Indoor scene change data
--- START ---

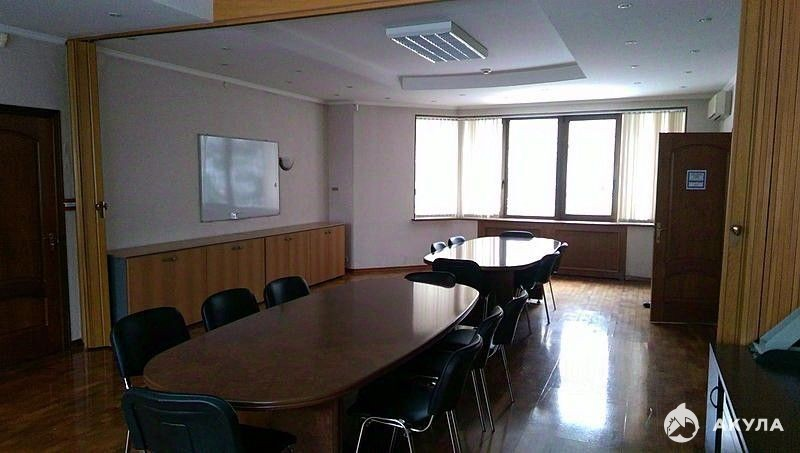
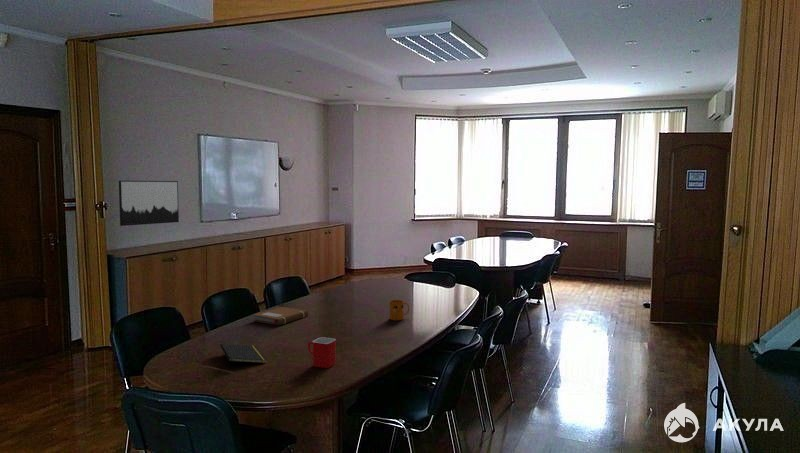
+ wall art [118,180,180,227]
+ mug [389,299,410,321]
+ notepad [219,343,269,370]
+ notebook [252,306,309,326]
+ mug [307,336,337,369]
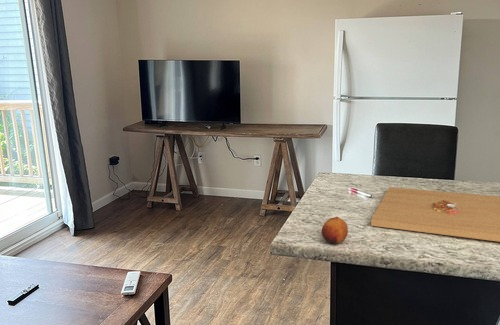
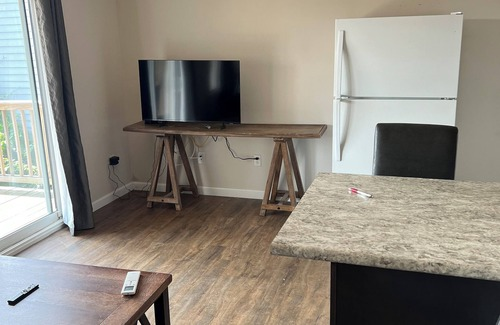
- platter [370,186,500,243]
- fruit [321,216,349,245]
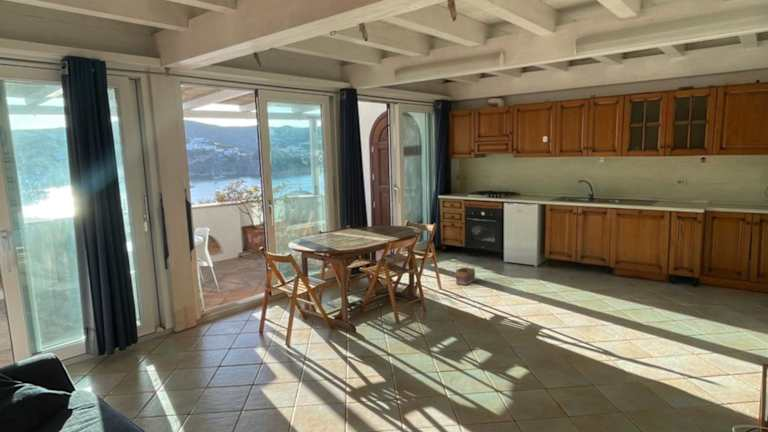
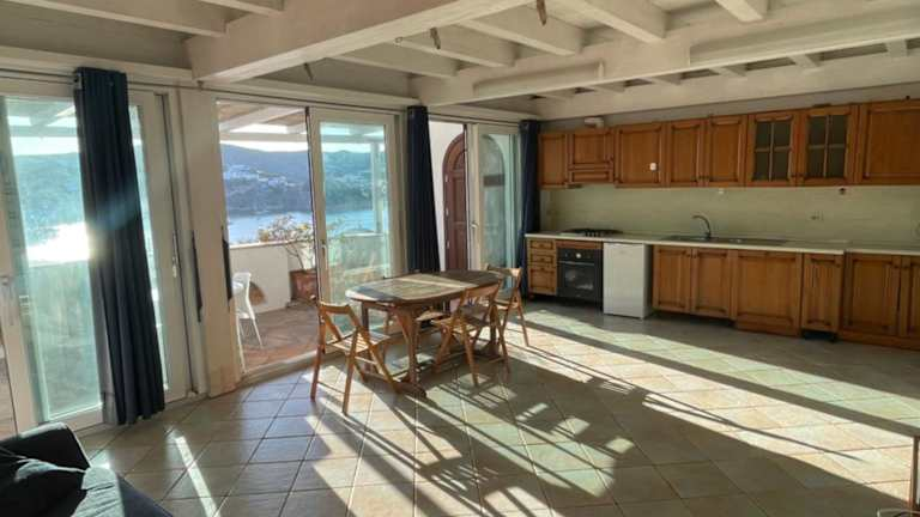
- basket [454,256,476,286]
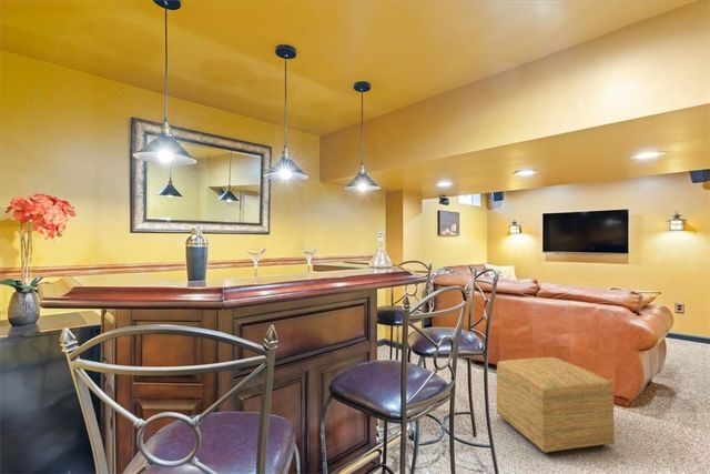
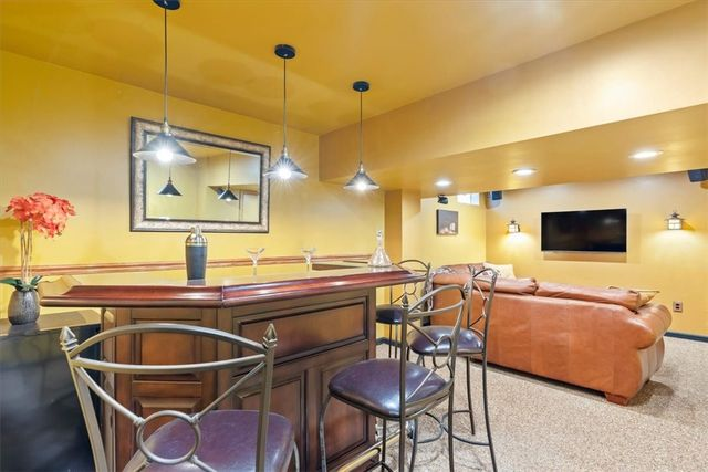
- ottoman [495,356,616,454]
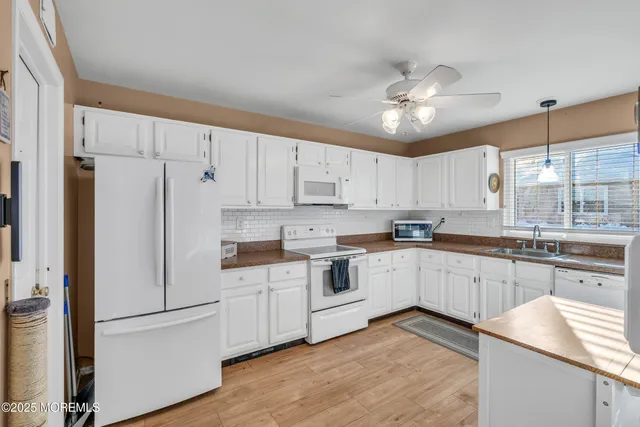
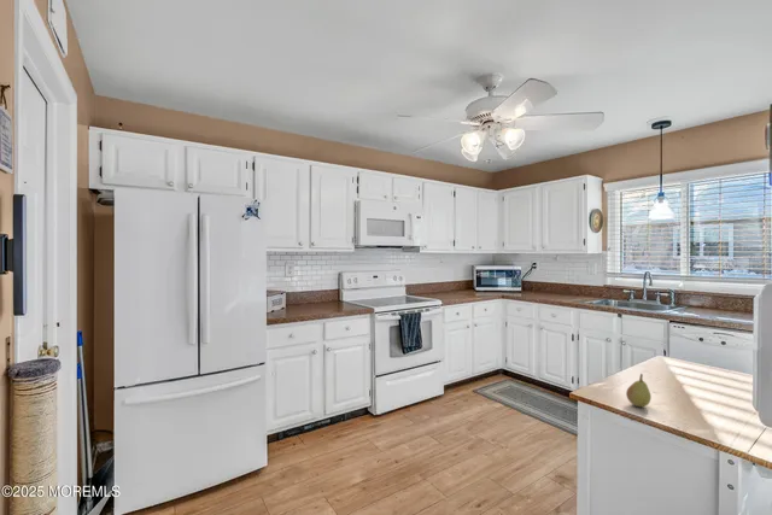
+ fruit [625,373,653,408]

--- END ---

PROBLEM REQUIREMENTS: What is the number of lines in the entries above that contain the string "fruit"? Reply with the number and nothing more.

OUTPUT BELOW: 2